Hancock County has always been a patriotic county, and I have seen veterans form World War II, Korea, Vietnam and the Middle East. Dick Jefford was one of the veterans I interviewed.

Did you know at one time there were cannons in front of the Memorial Building in Greenfield? They were trophies from World War I that were removed Oct. 16, 1942, and used for scrap to be molded for weapons.

One cannon was an Austrian howitzer, and the other was a small German field piece. They were brought to the Memorial Building by American Legion No. 119 from New York City. If you go to the front of the Memorial Building in the lawn, you can see the small concrete pads on which the cannon rested.

The Memorial Building itself is dedicated to World War I veterans. Go inside and see the plaque. It is built on the northwest corner of North and East streets.

It was dedicated Sept. 30, 1923. It is a Hancock County building.
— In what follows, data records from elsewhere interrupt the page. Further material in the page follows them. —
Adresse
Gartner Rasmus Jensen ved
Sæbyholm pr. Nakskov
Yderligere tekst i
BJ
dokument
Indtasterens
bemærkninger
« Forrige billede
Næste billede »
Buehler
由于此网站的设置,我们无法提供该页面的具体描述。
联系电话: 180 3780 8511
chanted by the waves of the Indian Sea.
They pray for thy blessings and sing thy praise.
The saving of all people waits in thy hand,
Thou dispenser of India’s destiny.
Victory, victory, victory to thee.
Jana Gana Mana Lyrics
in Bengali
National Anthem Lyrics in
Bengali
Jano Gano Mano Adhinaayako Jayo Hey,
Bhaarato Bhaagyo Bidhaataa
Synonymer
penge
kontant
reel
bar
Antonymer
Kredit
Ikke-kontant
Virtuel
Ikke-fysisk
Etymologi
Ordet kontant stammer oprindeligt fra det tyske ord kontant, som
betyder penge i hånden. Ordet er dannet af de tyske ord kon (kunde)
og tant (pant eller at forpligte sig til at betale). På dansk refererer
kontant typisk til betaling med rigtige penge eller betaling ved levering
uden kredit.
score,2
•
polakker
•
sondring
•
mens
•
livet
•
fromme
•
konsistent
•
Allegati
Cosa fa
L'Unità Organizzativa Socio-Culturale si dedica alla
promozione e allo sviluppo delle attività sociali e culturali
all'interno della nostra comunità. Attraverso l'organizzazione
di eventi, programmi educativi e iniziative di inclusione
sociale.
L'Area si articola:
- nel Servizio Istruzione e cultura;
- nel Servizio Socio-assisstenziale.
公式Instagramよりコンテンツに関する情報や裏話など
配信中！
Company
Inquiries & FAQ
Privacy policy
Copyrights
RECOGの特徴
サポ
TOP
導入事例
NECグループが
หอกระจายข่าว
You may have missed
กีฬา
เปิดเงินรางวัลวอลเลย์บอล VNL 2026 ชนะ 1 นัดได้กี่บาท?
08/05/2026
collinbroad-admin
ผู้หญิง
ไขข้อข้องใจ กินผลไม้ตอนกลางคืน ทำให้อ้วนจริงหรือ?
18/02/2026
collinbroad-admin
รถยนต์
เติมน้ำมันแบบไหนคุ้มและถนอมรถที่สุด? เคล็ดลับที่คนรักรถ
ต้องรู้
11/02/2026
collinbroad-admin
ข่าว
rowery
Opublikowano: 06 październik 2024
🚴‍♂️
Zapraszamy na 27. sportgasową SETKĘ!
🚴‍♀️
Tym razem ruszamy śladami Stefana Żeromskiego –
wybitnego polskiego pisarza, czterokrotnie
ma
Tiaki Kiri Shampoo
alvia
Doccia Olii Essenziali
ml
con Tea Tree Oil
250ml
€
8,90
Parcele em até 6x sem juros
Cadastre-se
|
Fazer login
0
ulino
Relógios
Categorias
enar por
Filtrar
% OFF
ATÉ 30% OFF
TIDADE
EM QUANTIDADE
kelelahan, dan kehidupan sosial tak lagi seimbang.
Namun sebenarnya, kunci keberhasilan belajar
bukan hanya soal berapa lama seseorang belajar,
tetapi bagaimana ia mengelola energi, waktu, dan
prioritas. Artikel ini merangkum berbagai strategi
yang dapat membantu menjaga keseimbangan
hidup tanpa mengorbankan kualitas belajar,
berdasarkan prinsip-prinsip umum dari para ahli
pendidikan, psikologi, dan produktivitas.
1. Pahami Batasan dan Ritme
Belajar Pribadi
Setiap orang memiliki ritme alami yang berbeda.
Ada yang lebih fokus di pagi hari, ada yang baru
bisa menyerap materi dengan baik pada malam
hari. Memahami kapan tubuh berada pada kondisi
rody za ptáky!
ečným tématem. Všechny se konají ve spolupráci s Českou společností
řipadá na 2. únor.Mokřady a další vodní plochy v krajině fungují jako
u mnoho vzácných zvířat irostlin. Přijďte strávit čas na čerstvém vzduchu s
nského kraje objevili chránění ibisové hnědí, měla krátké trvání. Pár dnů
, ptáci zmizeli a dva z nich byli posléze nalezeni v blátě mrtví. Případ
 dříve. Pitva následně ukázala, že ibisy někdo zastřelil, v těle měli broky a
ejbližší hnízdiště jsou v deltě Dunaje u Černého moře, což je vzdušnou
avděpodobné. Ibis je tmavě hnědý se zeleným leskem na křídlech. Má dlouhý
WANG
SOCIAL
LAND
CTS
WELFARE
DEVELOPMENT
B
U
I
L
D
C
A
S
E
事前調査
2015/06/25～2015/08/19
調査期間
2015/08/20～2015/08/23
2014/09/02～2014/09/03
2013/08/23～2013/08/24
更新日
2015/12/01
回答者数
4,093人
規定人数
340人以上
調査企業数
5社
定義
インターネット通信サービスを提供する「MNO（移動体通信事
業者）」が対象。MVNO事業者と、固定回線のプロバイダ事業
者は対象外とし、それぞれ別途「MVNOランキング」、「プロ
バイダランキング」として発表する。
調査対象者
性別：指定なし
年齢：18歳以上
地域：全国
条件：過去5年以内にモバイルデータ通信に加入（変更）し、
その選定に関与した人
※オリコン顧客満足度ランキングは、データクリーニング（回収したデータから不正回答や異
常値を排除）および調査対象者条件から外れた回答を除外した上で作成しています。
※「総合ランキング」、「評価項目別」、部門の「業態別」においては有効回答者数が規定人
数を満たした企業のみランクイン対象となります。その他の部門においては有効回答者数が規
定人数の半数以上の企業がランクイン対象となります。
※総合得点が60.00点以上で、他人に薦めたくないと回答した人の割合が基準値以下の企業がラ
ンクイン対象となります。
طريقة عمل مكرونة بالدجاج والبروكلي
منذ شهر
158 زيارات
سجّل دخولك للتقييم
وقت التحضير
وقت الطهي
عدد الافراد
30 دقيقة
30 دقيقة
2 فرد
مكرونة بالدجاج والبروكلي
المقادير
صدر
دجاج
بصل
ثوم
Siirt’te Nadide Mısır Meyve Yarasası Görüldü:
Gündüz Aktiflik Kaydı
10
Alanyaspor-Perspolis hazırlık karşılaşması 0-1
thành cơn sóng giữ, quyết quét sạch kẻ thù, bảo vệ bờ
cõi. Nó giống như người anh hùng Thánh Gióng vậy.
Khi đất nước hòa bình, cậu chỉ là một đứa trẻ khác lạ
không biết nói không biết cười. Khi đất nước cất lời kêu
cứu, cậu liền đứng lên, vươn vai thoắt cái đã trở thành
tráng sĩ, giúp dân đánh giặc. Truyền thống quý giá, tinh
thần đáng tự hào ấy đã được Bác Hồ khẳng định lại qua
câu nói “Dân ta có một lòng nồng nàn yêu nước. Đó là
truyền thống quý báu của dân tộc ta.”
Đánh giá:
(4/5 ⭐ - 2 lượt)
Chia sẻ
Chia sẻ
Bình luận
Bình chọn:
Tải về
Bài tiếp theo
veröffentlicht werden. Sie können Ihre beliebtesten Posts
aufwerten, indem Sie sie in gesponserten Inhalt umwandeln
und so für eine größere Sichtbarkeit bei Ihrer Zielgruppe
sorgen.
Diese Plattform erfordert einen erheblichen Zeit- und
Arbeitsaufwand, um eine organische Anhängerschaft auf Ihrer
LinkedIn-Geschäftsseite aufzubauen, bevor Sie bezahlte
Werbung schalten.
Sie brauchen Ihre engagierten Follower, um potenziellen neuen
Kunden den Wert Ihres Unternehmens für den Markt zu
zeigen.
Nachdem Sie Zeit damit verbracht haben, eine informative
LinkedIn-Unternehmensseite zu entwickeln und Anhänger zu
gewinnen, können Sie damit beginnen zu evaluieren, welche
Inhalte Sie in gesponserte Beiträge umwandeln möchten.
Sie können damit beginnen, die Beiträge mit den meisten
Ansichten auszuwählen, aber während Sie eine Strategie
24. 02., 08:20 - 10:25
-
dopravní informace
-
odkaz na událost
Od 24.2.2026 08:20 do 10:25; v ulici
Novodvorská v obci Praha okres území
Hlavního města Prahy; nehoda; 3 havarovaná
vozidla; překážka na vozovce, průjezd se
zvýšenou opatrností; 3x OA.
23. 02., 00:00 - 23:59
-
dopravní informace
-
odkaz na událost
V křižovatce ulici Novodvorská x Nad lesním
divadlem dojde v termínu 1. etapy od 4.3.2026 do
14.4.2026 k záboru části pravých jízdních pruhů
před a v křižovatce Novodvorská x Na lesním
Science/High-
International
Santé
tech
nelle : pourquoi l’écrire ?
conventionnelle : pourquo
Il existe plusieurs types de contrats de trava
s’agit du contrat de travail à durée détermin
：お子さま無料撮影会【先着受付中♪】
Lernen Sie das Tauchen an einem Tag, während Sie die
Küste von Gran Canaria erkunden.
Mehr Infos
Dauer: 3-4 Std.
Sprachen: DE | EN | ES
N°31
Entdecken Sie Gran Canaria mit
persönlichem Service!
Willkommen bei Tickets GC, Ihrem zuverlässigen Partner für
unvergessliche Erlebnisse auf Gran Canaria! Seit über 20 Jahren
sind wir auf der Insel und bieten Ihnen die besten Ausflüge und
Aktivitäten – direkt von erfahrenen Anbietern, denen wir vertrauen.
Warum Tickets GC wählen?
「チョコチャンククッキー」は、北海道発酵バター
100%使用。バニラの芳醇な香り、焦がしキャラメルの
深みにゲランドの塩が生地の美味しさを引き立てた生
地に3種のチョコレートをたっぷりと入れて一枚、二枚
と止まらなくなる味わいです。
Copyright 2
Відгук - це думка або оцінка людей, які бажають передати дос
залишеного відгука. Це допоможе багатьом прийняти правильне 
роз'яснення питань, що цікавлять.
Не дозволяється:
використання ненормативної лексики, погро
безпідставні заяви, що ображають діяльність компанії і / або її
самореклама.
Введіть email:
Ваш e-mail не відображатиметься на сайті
Originally, the second floor was devoted to the use of the American Legion and Auxiliary. The ground floor was to be used for agricultural lectures and other community activities.

Taylor Monford, a Civil War soldier and member of the Grand Army of the Republic (GAR), laid the cornerstone. There was a chicken hatchery at the site before the Memorial Building.

Recently, the Indiana National Road Association conducted a workshop on tax credits for those rehabbing old buildings in historic districts.

About 20 people from the downtown area attended. The location was Bob Hunt’s Masonic Building on the corner of Main and State.

Did you know that was known as the Walker Block at one time? I had the opportunity to give a presentation on the National Road, and that is one of my favorite topics to research.

At the location of the Masonic Building once stood a large hotel and livery stable, which was consumed in fire. The fires were in 1839 and 1857, both on the north side of the street.

Enough. I have told you everything that I know and some things I don’t. Talk to me.